Solar and wind power will drive the value of energy storage, remaking the power grid
A much heralded report shows solar and wind will lower wholesale prices, but it also shows a coming evolution in the pricing profile of the grid. These shifts in timing, shape, regularity and length will drive energy storage demand.
Despite a heavy build-out of gas plants over the last two decades, the United States is moving solidly in the direction of an electricity grid dominated by renewable energy. And as we reach higher penetrations, the needs change. Some of the more forward-looking models suggest we’ll need on the order of 12 hours to three weeks worth of energy storage to move to an 80% and then 100% solar- and wind-powered grid.
A recently published report by the U.S. Department of Energy’s (DOE) Lawrence Berkeley National Laboratory (LBNL), Impacts of High Variable Renewable Energy Futures on Whole Electricity Prices, and on Electric-Sector Decision Making (PDF), shows that another affect will be aggressive downward pressure on wholesale electricity prices as solar and wind approach 50% of all electricity.

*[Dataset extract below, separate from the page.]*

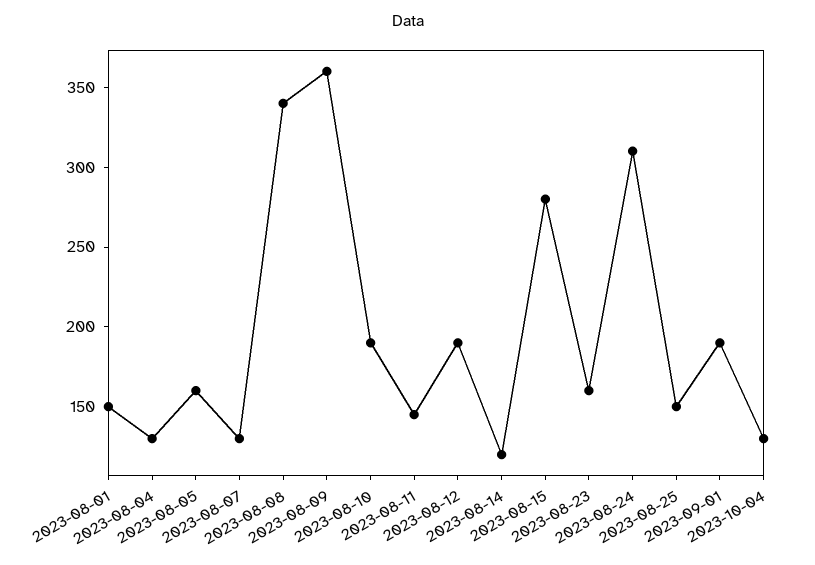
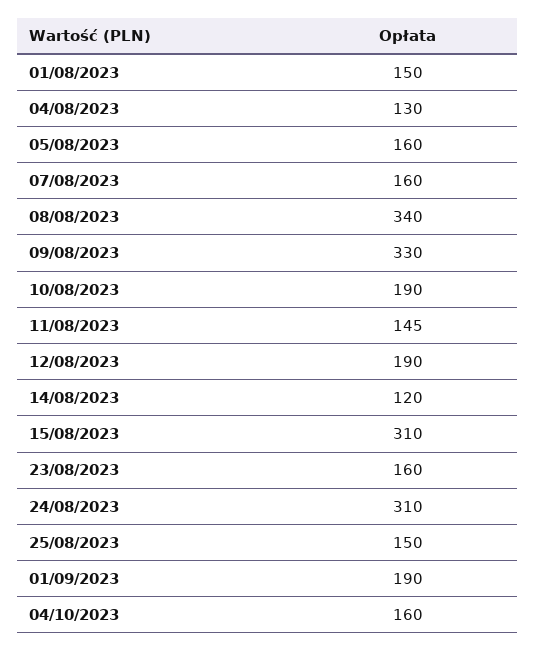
2023-08-07: 130 -> 160
2023-08-09: 360 -> 330
2023-08-15: 280 -> 310
2023-10-04: 130 -> 160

This top-line observation was heavily picked up by the energy press, and is already happening in a number of regions such as the Plains States and Texas, where wind is sinking wholesale power prices.
However, this is only the beginning of the changes that are explored in the report.
We’re all familiar with the duck curve, and it will come to be across all regions – instead of just California and New England. However, a lot more than just an evening peak will have to be dealt with.
The report suggests a shift from having an evening peak in pricing, to having both a morning and an evening peak – with the evening being more pronounced than it is now. The high wind regions have peak pricing in the early evening also, however its lower than solar’s peak and more of the pricing during the day is steadier.
Also occurring will be an increase in ancillary service prices, as well as an expansion of their needs, as renewables increase. And while these needs aren’t sufficient under current conditions to support a massive energy storage market on their own – note that a single Tesla 100MW/129MWh battery was able to take 55% of revenue in South Australia – they will drive a significantly bigger market than is seen today in the United States (and maybe bigger than the what is projected as becoming viable with recent FERC rulings).